FilDOS indexes your files in the background using sentence-transformer models running entirely on-device via WASM. No data ever leaves your machine. The pipeline:
  1. Extract — text is pulled from plain text, code, Markdown, CSV, JSON, and similar files. Binary files and files over the size cap are skipped.
  2. Chunk — long documents are split into ~512-token windows with overlap so context isn’t lost at boundaries.
  3. Embed — each chunk is passed through the active model to produce a vector.
  4. Store — vectors are stored as Float32 BLOBs in SQLite and searched with brute-force cosine similarity.

Choosing a model

Open Settings → AI to pick an embedding model and download it.

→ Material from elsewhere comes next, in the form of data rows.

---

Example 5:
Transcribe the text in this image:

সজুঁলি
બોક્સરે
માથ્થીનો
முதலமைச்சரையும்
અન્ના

Models are cached in userData/models and loaded only once per session.
ModelDimBest for
MiniLM L6 v2384Fast, general text
BGE Small v1.5384Strong retrieval quality
GTE Small384Multilingual queries
CLIP ViT-B/32512Text and images in one space

Indexing

The indexer runs in the background and crawls your home directory by default. It skips:
  • Dotfiles and hidden directories
  • node_modules, build outputs, caches
  • Files you’ve explicitly excluded via the context menu (Exclude from AI index)
Progress is visible in Settings → Indexing. You can pause, resume, or clear the index at any time. Type a natural-language query in the search bar and press . FilDOS runs a hybrid search — keyword matching fused with semantic vector retrieval — so you get precise results for filenames and fuzzy results for content.